[[ Records provided, beginning ]]
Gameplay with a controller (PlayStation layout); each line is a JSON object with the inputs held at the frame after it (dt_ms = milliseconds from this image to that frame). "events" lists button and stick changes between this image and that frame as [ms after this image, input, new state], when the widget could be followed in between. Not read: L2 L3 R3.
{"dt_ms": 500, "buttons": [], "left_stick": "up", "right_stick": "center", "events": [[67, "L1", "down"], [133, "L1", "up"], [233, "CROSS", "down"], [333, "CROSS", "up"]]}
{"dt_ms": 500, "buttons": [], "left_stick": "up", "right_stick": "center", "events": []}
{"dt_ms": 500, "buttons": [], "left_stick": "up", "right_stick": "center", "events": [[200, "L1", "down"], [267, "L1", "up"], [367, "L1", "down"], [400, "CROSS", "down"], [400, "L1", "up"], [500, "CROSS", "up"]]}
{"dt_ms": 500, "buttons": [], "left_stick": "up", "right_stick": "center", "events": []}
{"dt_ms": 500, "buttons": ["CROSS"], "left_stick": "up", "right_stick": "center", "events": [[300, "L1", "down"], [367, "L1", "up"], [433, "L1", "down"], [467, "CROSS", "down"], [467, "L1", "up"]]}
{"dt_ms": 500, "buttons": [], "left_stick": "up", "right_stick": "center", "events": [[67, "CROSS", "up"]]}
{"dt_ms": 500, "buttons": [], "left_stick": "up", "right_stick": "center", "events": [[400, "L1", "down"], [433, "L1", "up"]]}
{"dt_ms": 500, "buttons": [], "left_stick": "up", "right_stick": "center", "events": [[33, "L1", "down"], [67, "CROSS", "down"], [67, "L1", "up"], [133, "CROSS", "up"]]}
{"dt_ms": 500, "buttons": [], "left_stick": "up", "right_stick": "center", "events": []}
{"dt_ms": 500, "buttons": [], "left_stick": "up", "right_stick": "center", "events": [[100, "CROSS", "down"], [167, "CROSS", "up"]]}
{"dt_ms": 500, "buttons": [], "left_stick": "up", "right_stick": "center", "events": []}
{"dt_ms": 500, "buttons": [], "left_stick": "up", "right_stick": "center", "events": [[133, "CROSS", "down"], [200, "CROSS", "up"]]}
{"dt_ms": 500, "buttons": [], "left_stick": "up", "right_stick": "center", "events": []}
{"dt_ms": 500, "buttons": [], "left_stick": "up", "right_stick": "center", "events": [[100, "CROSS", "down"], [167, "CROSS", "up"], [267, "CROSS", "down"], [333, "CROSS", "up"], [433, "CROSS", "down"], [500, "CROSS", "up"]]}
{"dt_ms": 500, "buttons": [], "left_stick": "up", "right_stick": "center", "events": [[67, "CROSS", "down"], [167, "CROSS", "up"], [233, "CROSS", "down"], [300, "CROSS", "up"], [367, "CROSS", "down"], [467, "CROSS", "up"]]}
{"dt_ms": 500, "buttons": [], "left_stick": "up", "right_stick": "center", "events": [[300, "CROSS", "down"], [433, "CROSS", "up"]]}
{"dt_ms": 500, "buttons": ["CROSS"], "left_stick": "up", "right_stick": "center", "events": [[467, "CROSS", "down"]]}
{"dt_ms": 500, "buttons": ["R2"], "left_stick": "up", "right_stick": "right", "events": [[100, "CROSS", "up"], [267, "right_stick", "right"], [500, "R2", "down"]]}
[[ Records provided, end ]]
▶ **Problem description**:
Where a line above contains the word "CROSS", show that line.

▶ **Solution to this task**:
{"dt_ms": 500, "buttons": [], "left_stick": "up", "right_stick": "center", "events": [[67, "L1", "down"], [133, "L1", "up"], [233, "CROSS", "down"], [333, "CROSS", "up"]]}
{"dt_ms": 500, "buttons": [], "left_stick": "up", "right_stick": "center", "events": [[200, "L1", "down"], [267, "L1", "up"], [367, "L1", "down"], [400, "CROSS", "down"], [400, "L1", "up"], [500, "CROSS", "up"]]}
{"dt_ms": 500, "buttons": ["CROSS"], "left_stick": "up", "right_stick": "center", "events": [[300, "L1", "down"], [367, "L1", "up"], [433, "L1", "down"], [467, "CROSS", "down"], [467, "L1", "up"]]}
{"dt_ms": 500, "buttons": [], "left_stick": "up", "right_stick": "center", "events": [[67, "CROSS", "up"]]}
{"dt_ms": 500, "buttons": [], "left_stick": "up", "right_stick": "center", "events": [[33, "L1", "down"], [67, "CROSS", "down"], [67, "L1", "up"], [133, "CROSS", "up"]]}
{"dt_ms": 500, "buttons": [], "left_stick": "up", "right_stick": "center", "events": [[100, "CROSS", "down"], [167, "CROSS", "up"]]}
{"dt_ms": 500, "buttons": [], "left_stick": "up", "right_stick": "center", "events": [[133, "CROSS", "down"], [200, "CROSS", "up"]]}
{"dt_ms": 500, "buttons": [], "left_stick": "up", "right_stick": "center", "events": [[100, "CROSS", "down"], [167, "CROSS", "up"], [267, "CROSS", "down"], [333, "CROSS", "up"], [433, "CROSS", "down"], [500, "CROSS", "up"]]}
{"dt_ms": 500, "buttons": [], "left_stick": "up", "right_stick": "center", "events": [[67, "CROSS", "down"], [167, "CROSS", "up"], [233, "CROSS", "down"], [300, "CROSS", "up"], [367, "CROSS", "down"], [467, "CROSS", "up"]]}
{"dt_ms": 500, "buttons": [], "left_stick": "up", "right_stick": "center", "events": [[300, "CROSS", "down"], [433, "CROSS", "up"]]}
{"dt_ms": 500, "buttons": ["CROSS"], "left_stick": "up", "right_stick": "center", "events": [[467, "CROSS", "down"]]}
{"dt_ms": 500, "buttons": ["R2"], "left_stick": "up", "right_stick": "right", "events": [[100, "CROSS", "up"], [267, "right_stick", "right"], [500, "R2", "down"]]}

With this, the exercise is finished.